GitLab Docs Pipeline Coverage
This module contains utilities around manipulating and working with strings and readable output, and helping with CLI input and output. See for procedures on releases.

Core Utilities

  • ConsoleUtil: Contains a few methods related to the visibility of characters on the console.
  • EscapeUtil: Escape and unescape strings using the same escape sequence as strings in java code.
  • NamingUtil: Reformat names using naming rules.
  • ReaderUtil: Utilities to read or skip content from Reader.
  • StringUtil: Get properties of strings and modify strings using extra utilities from the library. Also has util to make consistent string formatting of any object.

And interfaces

  • Displayable: Simple interface with a displayString() method, and utility methods to make readable strings of standard java utility classes.
  • Stringable: Simple interface with an asString() method, and utility methods to make to-string like strings from standard java types.

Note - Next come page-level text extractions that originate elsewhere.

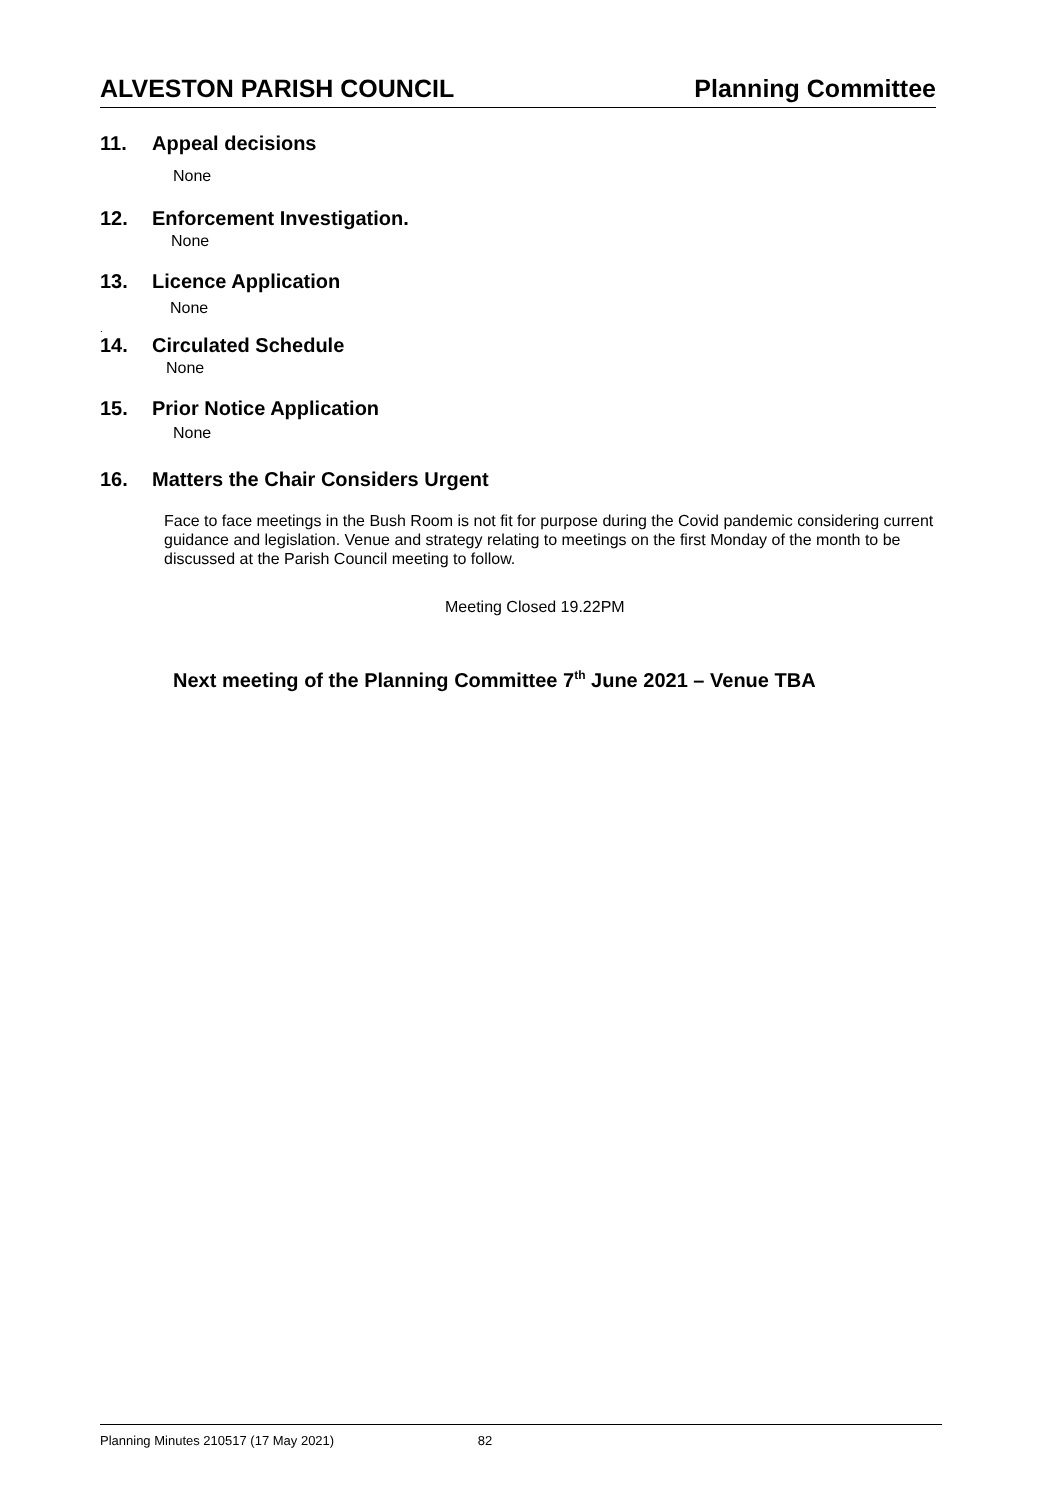ALVESTON PARISH COUNCIL Planning Committee
11. Appeal decisions
None
12. Enforcement Investigation.
None
13. Licence Application
None
.
14. Circulated Schedule
None
15. Prior Notice Application
None
16. Matters the Chair Considers Urgent
Face to face meetings in the Bush Room is not fit for purpose during the Covid pandemic considering current guidance and legislation. Venue and strategy relating to meetings on the first Monday of the month to be discussed at the Parish Council meeting to follow.
Meeting Closed 19.22PM
Next meeting of the Planning Committee 7<sup>th</sup> June 2021 – Venue TBA
Planning Minutes 210517 (17 May 2021) 82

  • Char, and implementations Color, Control, Unicode: These are wrappers around single keystrokes, control sequences, terminal colors and unicode chars. When handling terminal input, these can represent a keystroke each, or when updating a terminal also control visible colors, move cursor around etc.
  • CharReader: A reader that can reads Char objects form an input stream.
  • CharStream (and CharSplitterator): Makes a stream of chars from a string or input stream.
  • CharUtil: Utilities making chars from meaningful input, or bytes from list of chars.
  • CharSlice: Make an immutable sliced view of a char sequence. Operates as a CharSequence, but unlike a string, will never copy the underlying data on view operations.


  • DiffStringUtil: Utilities used when handling diffs. Splitting by line into CharSlice, and prefix, suffix and overlap comparisons of char sequences.
  • PatchUtil: Get line-by-line diff of two strings, and make parch strings of a list of changes.


  • GSMCharset: Charset used in GSM (mobile) encoding. Uses 7 bits per byte in encoding, so can be bit-packed after encoding.
  • T61Charset: Charset used in TELEX (old terminal control exchange format). Is mostly a subset of ASCII plus it's own extended characters.
  • TBCDCharset: Charset used in SS7 and MAP messages (core telco systems used by GSM systems since 1986). Encodes number sequences plus * and # and the letters a-c. Has special variant for handling odd number of digits.


  • LineBufferedReader: Read from a sub-reader, but only buffering one line at a time. Will never read the next line until required.
  • Utf8Stream(Reader|Writer): Read or write characters to a stream using proper UTF-8 encoding, meaning UTF-16 / USC2 combined characters are properly re-encoded to UTF-8 sequences. Also does no caching except for handling the extended unicode chars.
  • IndentedPrintWriter: Write while remembering and applying ongoing indent. Can stack indents so as to generate a properly indented string based on simpler code.